20 Being asked by the Pharisees when the kingdom of God would come, he answered them, “The kingdom of God is not coming in ways that can be observed, 21 nor will they say, ‘Look, here it is!’ or ‘There!’ for behold, the kingdom of God is in the midst of you.” 22 And he said to the disciples, “The days are coming when you will desire to see one of the days of the Son of Man, and you will not see it. 23 And they will say to you, ‘Look, there!’ or ‘Look, here!’ Do not go out or follow them. 24 For as the lightning flashes and lights up the sky from one side to the other, so will the Son of Man be in his day.
Some interpreters think this text shows that the kingdom has nothing to do with the future renewal of the earth, but rather that it is merely recognizing God’s reign in your heart. The following remarks from Albert Nolan help explain this misunderstanding:
Many Christians have been misled for centuries about the nature of God’s kingdom by the well-known mistranslation of Lk 17:21: “The kingdom of God is within you.” Today all serious scholars and translators agree that the text should be read: “The kingdom of God is among you or in your midst.” The Greek word entos can mean “within” or “among” but in the present context to translate it “within” would mean that in answer to the Pharisees’ question about when the kingdom of God would come (17:20) Jesus told them that the kingdom of God was within them! This would contradict everything else Jesus ever said about the kingdom or about the Pharisees. Moreover, since every other reference to the kingdom presupposes that it is yet to come and since the verb in every other clause in this passage (17:20-37) is in the future tense, this verse must be understood to mean that one day they will find that the kingdom of God is suddenly and unexpectedly in their midst.

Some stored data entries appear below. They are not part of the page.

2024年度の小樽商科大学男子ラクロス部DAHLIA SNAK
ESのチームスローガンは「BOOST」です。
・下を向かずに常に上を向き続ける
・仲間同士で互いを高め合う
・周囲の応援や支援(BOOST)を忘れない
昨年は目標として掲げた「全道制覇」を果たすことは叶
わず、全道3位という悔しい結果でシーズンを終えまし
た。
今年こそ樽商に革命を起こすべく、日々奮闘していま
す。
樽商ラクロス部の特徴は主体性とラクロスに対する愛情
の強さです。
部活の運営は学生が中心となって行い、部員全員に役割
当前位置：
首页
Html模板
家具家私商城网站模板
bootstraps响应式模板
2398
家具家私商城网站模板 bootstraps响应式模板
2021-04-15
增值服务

The kingdom of God, like any other kingdom, cannot be within a person; it is something in which a person can live. Somewhere in the background behind Jesus’ use of the term “kingdom of God” there is a pictorial image. He speaks of people entering into the kingdom (Mk 9:47; 10:15, 23, 24, 25, parr; Mt 5:20; 7:21; 18:3; 21:31; 23:13; Jn 3:5). They can sit down in it and eat and drink in it (Mk 14:25; Mt 8:11-12 par; Lk 22:30). The kingdom has a door or a gate (Mt 7:13, 14; Lk 13:24) on which one can knock (Mt 7:7-8 par; 25:10-12 par). It also has keys (Mt 16:19; Lk 11:52) and can be locked (Mt 23:13; Lk 13:25). The pictorial image behind this is obviously that of a house or a walled city.
…The fact that his way of speaking about the kingdom is based upon a pictorial image of a house, a city or a community leaves no doubt about what he had in mind: a politically structured society of people here on earth. A kingdom is a thoroughly political notion. It is a society in which the political structure is monarchical, that is to say, it is ruled and governed by a king. Nothing that Jesus ever said would lead one to think that he might have used this term in a non-political sense.
(Albert Nolan, Jesus Before Christianity, (Maryknoll, NY: Orbis Books, 1992) pp. 58-59.)
Another idea is that as the Messiah, Jesus represented the kingdom wherever he went. We might even imagine a kingdom bubble around Jesus. When he was present the kingdom was present. Thus, the kingdom was looking the Pharisees right in the face and they did not perceive it.